У меня имелся еще один вопрос, и его-то задать было куда труднее. Мир закружился быстрее. Машины, люди, дома – все слилось в тошнотворный расплывчатый водоворот вокруг меня и мамы.
– Футболка… – начал я, внимательно изучая лужу на асфальте.
– Ах да. Я сама хотела сказать. – Мама улыбнулась. – Просто блеск! – И я улыбнулся в ответ, несмотря ни на что. Мама пощупала материю. – Славная маечка. Откуда она у тебя? Тебе очень идет, Джеймс.
20
Когда мы вернулись домой, я как воды в рот набрал, а папа спросил, не хочу ли я горячего шоколада. Всю дорогу я почему-то думал о землетрясениях и, когда вошел в прихожую, видел только, как дрожит земля и рушатся дома в какой-нибудь далекой стране. В Китае, например. Интересно, а в Бангладеш бывают землетрясения? Надо будет спросить Сунью в школе. Она не пришла на конкурс талантов, хотя я ее приглашал в рождественской открытке и даже слово «Пожалуйста!» обклеил золотыми блестками. Наверно, еще дуется на меня и про природные катастрофы не скоро захочет поговорить.
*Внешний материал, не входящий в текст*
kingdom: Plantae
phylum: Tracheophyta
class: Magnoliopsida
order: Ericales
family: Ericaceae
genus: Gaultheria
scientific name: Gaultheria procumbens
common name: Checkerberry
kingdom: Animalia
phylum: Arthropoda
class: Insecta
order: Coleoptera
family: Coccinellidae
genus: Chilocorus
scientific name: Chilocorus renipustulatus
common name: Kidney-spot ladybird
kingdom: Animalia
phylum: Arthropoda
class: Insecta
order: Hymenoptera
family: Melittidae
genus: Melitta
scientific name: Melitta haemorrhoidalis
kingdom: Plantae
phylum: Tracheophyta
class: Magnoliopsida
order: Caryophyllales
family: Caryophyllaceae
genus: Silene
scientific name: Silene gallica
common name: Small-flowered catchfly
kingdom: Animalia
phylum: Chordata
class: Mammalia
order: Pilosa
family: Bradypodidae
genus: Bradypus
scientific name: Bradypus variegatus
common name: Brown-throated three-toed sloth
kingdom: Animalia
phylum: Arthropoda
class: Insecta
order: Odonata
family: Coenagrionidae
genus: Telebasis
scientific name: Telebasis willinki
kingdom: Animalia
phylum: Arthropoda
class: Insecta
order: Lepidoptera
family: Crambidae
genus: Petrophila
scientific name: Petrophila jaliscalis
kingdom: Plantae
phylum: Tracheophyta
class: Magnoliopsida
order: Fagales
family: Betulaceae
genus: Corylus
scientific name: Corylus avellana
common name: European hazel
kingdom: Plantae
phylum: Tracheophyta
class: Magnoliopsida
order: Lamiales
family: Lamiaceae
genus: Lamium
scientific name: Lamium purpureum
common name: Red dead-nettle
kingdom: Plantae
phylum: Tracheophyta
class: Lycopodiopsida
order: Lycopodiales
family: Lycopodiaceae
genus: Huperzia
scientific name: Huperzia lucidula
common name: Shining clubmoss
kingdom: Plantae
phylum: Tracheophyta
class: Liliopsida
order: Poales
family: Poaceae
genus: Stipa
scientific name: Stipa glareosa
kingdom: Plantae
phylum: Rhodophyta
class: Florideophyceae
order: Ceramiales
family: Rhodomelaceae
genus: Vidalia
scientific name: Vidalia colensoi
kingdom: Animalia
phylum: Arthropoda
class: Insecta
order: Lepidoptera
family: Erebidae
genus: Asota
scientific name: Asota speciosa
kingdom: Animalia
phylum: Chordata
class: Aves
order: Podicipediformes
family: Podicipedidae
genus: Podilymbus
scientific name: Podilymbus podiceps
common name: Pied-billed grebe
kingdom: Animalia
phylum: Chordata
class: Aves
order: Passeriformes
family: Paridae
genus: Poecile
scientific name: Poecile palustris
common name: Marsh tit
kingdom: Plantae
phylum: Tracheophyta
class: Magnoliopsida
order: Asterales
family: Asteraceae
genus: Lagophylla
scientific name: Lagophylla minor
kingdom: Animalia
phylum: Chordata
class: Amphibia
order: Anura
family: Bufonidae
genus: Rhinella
– Какао хочешь? – тихо спросила Джас.
Я кивнул и пошел наверх – искать Роджера. В моей комнате кота не было. Я устроился на подоконнике и уставился на свое отражение в стекле. Не футболка, а дерьмо.
Мама наверняка пошутила. А может, просто забыла, что послала ее?
Да. Так и есть. Я кивнул, и отражение кивнуло в ответ.
Конечно, забыла.
Она вечно все забывает. Придет в магазин, а сама не помнит, что хотела купить. И ключи свои никогда не может найти, потому что забыла, куда их сунула. Один раз они оказались в морозилке под пакетом мороженого горошка, и она понятия не имела, как они туда попали. Чего ж удивляться, что она не помнит, что было сто тридцать два дня тому назад.
Папа принес какао. Над голубой чашкой вился пар.
– Вот, держи, – сказал он, усаживаясь на кровать.
С тех пор как мы сюда переехали, папа всего один раз заходил в мою комнату, и то потому что был пьяный и искал туалет.
Я не знал, что говорить, и отхлебнул из чашки, хотя еще было горячо. Язык обжег.
– Нравится?
Было невкусно, но я все равно сказал:
– Ага.
Папа плохо размешал шоколадный порошок, он весь остался на дне чашки – противная темная кашица. Но какао было горячим и сладким, и папа его приготовил сам. Чего же еще желать? Я пил, а папа, весьма довольный собой, смотрел.